Personal information
- Born: 12 November 1922 Vion, Ardèche, France
- Died: 2 October 2014 (aged 91)
- Listed height: 6 ft 1 in (1.85 m)
- Listed weight: 190 lb (86 kg)

Career information
- Playing career: 1945–1957
- Position: Shooting guard
- Coaching career: 1948–1987

Career history

Playing
- 1945–1947: ESSMG Lyon
- 1947–1948: UA Marseille
- 1948–1955: ASVEL
- 1955–1957: ESSMG Lyon

Coaching
- 1948–1955: ASVEL
- 1955–1957: SA Lyon
- 1957–1964: France
- 1964–1970: SA Lyon
- 1970–1973: SCM Le Mans
- 1973–1980: ASVEL
- 1980–1983: CSP Limoges
- 1986–1987: Racing Club France

Career highlights
- As player: 6× French League champion (1946, 1948–1950, 1952, 1955); French Cup winner (1953); French National Sports Hall of Fame (1995); French Basketball Hall of Fame (2004); As head coach: 2× FIBA Korać Cup champion (1982, 1983); 6× French League champion (1950, 1952, 1955, 1975, 1977, 1983); 3× French Cup winner (1953, 1982, 1983); Knight of the Legion of Honor (1998);

= André Buffière =

French basketball player and coach

Pierre André Buffière (12 November 1922 - 2 October 2014) was a French basketball player and coach. He was born in Vion, Ardèche. He was inducted into the French National Sports Hall of Fame in 1995. He was inducted into the French Basketball Hall of Fame, in 2004.

==Club playing career==
During his club career, Buffière won 6 French League championships, in the years 1946, 1948, 1949, 1950, 1952, and 1955, and the French Cup, in 1953.

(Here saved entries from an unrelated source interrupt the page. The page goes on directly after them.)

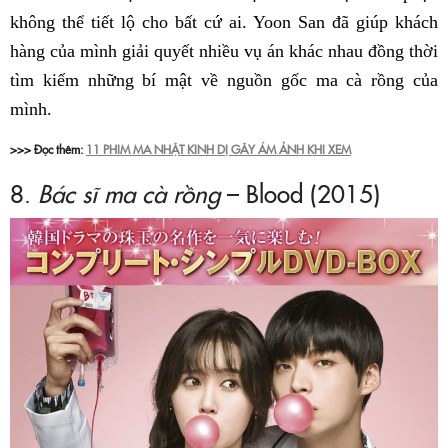
không thể tiết lộ cho bất cứ ai. Yoon San đã giúp khách
hàng của mình giải quyết nhiều vụ án khác nhau đồng thời
tìm kiếm những bí mật về nguồn gốc ma cà rồng của
mình.
>>> Đọc thêm:
11 PHIM MA NHẬT KINH DỊ GÂY ÁM ẢNH KHI XEM
8.
Bác sĩ ma cà rồng
– Blood (2015)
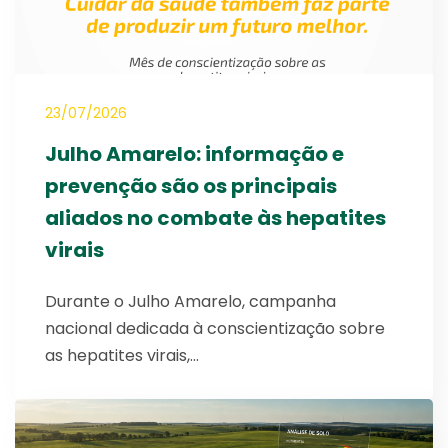
23/07/2026
Julho Amarelo: informação e
prevenção são os principais
aliados no combate às hepatites
virais
Durante o Julho Amarelo, campanha
nacional dedicada à conscientização sobre
as hepatites virais,…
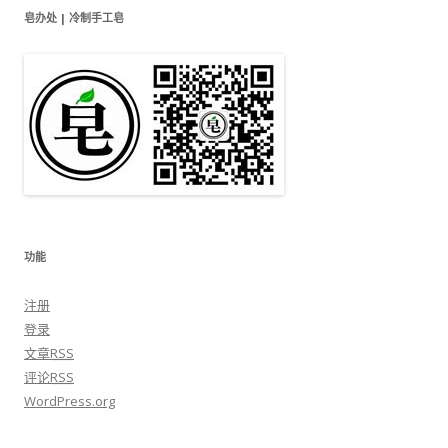
皂办处 | 冷制手工皂
功能
注册
登录
文章
RSS
评论
RSS
WordPress.org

==National team playing career==
Buffière played at the 1948 Summer Olympic Games, and at the 1952 Summer Olympic Games. At the 1948 London Olympic Games, he was a part of the senior French national team that won the silver medal. Four years later, at the 1952 Helsinki Olympic Games, he was a member of the French team, which finished in eighth place.

==Coaching career==
Buffière had a long career as a basketball coach. As a head coach on the club level, he was a two time FIBA Korać Cup champion (1982, 1983), a six time French League champion (1950, 1952, 1955, 1975, 1977, 1983), and a three time French Cup winner (1953, 1982, 1983). He was also the head coach of the senior French national basketball team, from 1957 to 1964.